What the task requires
Without a single alteration, write the listing out again.

━━━━━ Supplied information ━━━━━

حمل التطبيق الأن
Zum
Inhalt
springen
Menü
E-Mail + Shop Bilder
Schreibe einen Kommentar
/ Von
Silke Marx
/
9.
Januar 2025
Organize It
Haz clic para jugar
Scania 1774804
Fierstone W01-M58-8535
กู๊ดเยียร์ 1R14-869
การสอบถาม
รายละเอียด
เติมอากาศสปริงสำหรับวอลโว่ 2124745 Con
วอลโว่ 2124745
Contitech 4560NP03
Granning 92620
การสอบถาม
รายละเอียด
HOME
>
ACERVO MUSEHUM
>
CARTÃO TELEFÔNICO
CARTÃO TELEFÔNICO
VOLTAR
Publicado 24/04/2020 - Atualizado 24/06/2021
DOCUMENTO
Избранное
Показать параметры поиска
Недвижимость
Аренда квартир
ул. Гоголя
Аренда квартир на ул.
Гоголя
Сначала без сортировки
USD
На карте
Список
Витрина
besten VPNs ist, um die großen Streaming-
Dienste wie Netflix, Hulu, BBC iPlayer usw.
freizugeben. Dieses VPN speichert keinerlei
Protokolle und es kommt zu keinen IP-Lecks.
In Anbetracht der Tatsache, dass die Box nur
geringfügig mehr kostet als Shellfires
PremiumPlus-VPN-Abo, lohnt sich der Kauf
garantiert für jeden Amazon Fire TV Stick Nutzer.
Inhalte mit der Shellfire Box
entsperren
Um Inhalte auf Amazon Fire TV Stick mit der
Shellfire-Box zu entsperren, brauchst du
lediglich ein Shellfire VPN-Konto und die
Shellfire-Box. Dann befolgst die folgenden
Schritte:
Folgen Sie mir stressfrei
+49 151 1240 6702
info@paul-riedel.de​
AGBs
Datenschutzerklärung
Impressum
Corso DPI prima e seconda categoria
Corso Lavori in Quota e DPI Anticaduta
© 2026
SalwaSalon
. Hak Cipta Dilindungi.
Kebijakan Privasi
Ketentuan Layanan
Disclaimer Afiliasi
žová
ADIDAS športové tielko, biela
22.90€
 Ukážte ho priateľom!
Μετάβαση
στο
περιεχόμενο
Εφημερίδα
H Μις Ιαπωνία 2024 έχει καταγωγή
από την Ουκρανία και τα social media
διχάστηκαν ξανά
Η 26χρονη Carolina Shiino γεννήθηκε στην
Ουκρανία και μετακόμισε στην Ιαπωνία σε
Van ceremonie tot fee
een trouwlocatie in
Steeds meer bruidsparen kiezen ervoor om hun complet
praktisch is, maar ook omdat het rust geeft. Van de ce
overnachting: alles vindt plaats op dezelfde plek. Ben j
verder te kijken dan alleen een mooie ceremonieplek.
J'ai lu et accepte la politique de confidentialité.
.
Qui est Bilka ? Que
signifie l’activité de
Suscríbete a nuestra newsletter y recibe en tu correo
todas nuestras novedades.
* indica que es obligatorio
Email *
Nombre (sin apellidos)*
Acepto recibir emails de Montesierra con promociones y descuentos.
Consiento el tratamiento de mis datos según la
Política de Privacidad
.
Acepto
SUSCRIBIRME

━━━━━

Solution for this problem
حمل التطبيق الأن
Zum
Inhalt
springen
Menü
E-Mail + Shop Bilder
Schreibe einen Kommentar
/ Von
Silke Marx
/
9.
Januar 2025
Organize It
Haz clic para jugar
Scania 1774804
Fierstone W01-M58-8535
กู๊ดเยียร์ 1R14-869
การสอบถาม
รายละเอียด
เติมอากาศสปริงสำหรับวอลโว่ 2124745 Con
วอลโว่ 2124745
Contitech 4560NP03
Granning 92620
การสอบถาม
รายละเอียด
HOME
>
ACERVO MUSEHUM
>
CARTÃO TELEFÔNICO
CARTÃO TELEFÔNICO
VOLTAR
Publicado 24/04/2020 - Atualizado 24/06/2021
DOCUMENTO
Избранное
Показать параметры поиска
Недвижимость
Аренда квартир
ул. Гоголя
Аренда квартир на ул.
Гоголя
Сначала без сортировки
USD
На карте
Список
Витрина
besten VPNs ist, um die großen Streaming-
Dienste wie Netflix, Hulu, BBC iPlayer usw.
freizugeben. Dieses VPN speichert keinerlei
Protokolle und es kommt zu keinen IP-Lecks.
In Anbetracht der Tatsache, dass die Box nur
geringfügig mehr kostet als Shellfires
PremiumPlus-VPN-Abo, lohnt sich der Kauf
garantiert für jeden Amazon Fire TV Stick Nutzer.
Inhalte mit der Shellfire Box
entsperren
Um Inhalte auf Amazon Fire TV Stick mit der
Shellfire-Box zu entsperren, brauchst du
lediglich ein Shellfire VPN-Konto und die
Shellfire-Box. Dann befolgst die folgenden
Schritte:
Folgen Sie mir stressfrei
+49 151 1240 6702
info@paul-riedel.de​
AGBs
Datenschutzerklärung
Impressum
Corso DPI prima e seconda categoria
Corso Lavori in Quota e DPI Anticaduta
© 2026
SalwaSalon
. Hak Cipta Dilindungi.
Kebijakan Privasi
Ketentuan Layanan
Disclaimer Afiliasi
žová
ADIDAS športové tielko, biela
22.90€
 Ukážte ho priateľom!
Μετάβαση
στο
περιεχόμενο
Εφημερίδα
H Μις Ιαπωνία 2024 έχει καταγωγή
από την Ουκρανία και τα social media
διχάστηκαν ξανά
Η 26χρονη Carolina Shiino γεννήθηκε στην
Ουκρανία και μετακόμισε στην Ιαπωνία σε
Van ceremonie tot fee
een trouwlocatie in
Steeds meer bruidsparen kiezen ervoor om hun complet
praktisch is, maar ook omdat het rust geeft. Van de ce
overnachting: alles vindt plaats op dezelfde plek. Ben j
verder te kijken dan alleen een mooie ceremonieplek.
J'ai lu et accepte la politique de confidentialité.
.
Qui est Bilka ? Que
signifie l’activité de
Suscríbete a nuestra newsletter y recibe en tu correo
todas nuestras novedades.
* indica que es obligatorio
Email *
Nombre (sin apellidos)*
Acepto recibir emails de Montesierra con promociones y descuentos.
Consiento el tratamiento de mis datos según la
Política de Privacidad
.
Acepto
SUSCRIBIRME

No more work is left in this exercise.